TABLE 6.
MEAN VALUES OF m, M AND THE PROPER MOTIONS (μ) OF PARALLAX STARS OF DIFFERENT SPECTRAL TYPES.

We shall later consider all parallax stars taken together. We find from [table 6] that the apparent magnitude, as well as the absolute magnitude, is approximately the same for all yellow and red stars and even for the stars of type F, the apparent magnitude being approximately equal to +6^m and the absolute magnitude equal to +2^m. For type B we find the mean value of M to be -1^m.7 and for type A we find M = +0^m.6. The proper motion also varies in the same way, being for F, G, K, M approximately 0″.5 and for B and A 0″.1. As to the mean values of M and μ we cannot draw distinct conclusions from this material, because the parallax stars are selected in a certain way which essentially influences these mean values, as will be more fully discussed below. The most interesting conclusion to be drawn from the parallax stars is obtained from their distribution over different values of M. In the memoir referred to, Adams has obtained the following table (somewhat differently arranged from the table of Adams),[16] which gives the number of parallax stars for different values of the absolute magnitude for different spectral types.

A glance at this table is sufficient to indicate a singular and well pronounced property in these frequency distributions. We find, indeed, that in the types G, K and M the frequency curves are evidently resolvable into two simple curves of distribution. In all these types we may distinguish between a bright group and a faint group. With a terminology proposed by Hertzsprung the former group is said to consist of giant stars, the latter group of dwarf stars. Even in the stars of type F this division may be suggested. This distinction is still more pronounced in the graphical representation given in figures ([plate IV]).

TABLE 7.
DISTRIBUTION OF THE PARALLAX STARS OF DIFFERENT SPECTRAL TYPES OVER DIFFERENT ABSOLUTE MAGNITUDES.

In the distribution of all the parallax stars we once more find a similar bipartition of the stars. Arguing from these statistics some astronomers have put forward the theory that the stars in space are divided into two classes, which are not in reality closely related. The one class consists of intensely luminous stars and the other of feeble stars, with little or no transition between the two classes. If the parallax stars are arranged according to their apparent proper motion, or even according to their absolute proper motion, a similar bipartition is revealed in their frequency distribution.

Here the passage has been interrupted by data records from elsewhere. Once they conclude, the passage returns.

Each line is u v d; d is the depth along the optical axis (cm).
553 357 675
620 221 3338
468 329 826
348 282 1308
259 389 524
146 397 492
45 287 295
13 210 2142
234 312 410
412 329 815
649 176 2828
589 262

Nevertheless the bipartition of the stars into two such distinct classes must be considered as vague and doubtful. Such an apparent bipartition is, indeed, necessary in all statistics as soon as individuals are selected from a given population in such a manner as the parallax stars are selected from the stars in space. Let us consider three attributes, say A, B and C, of the individuals of a population and suppose that the attribute C is positively correlated to the attributes A and B, so that to great or small values of A or B correspond respectively great or small values of C. Now if the individuals in the population are statistically selected in such a way that we choose out individuals having great values of the attributes A and small values of the attribute B, then we get a statistical series regarding the attribute C, which consists of two seemingly distinct normal frequency distributions. It is in like manner, however, that the parallax stars are selected. The reason for this selection is the following. The annual parallax can only be determined for near stars, nearer than, say, 5 siriometers. The direct picking out of these stars is not possible. The astronomers have therefore attacked the problem in the following way. The near stars must, on account of their proximity, be relatively brighter than other stars and secondly possess greater proper motions than those. Therefore parallax observations are essentially limited to (1) bright stars, (2) stars with great proper motions. Hence the selected attributes of the stars are m and μ. But m and μ are both positively correlated to M. By the selection of stars with small m and great μ we get a series of stars which regarding the attribute M seem to be divided into two distinct classes.

The distribution of the parallax stars gives us no reason to believe that the stars of the types K and M are divided into the two supposed classes. There is on the whole no reason to suppose the existence at all of classes of giant and dwarf stars, not any more than a classification of this kind can be made regarding the height of the men in a population. What may be statistically concluded from the distribution of the absolute magnitudes of the parallax stars is only that the dispersion in M is increased at the transition from blue to yellow or red stars. The filling up of the gap between the “dwarfs” and the “giants” will probably be performed according as our knowledge of the distance of the stars is extended, where, however, not the annual parallax but other methods of measuring the distance must be employed.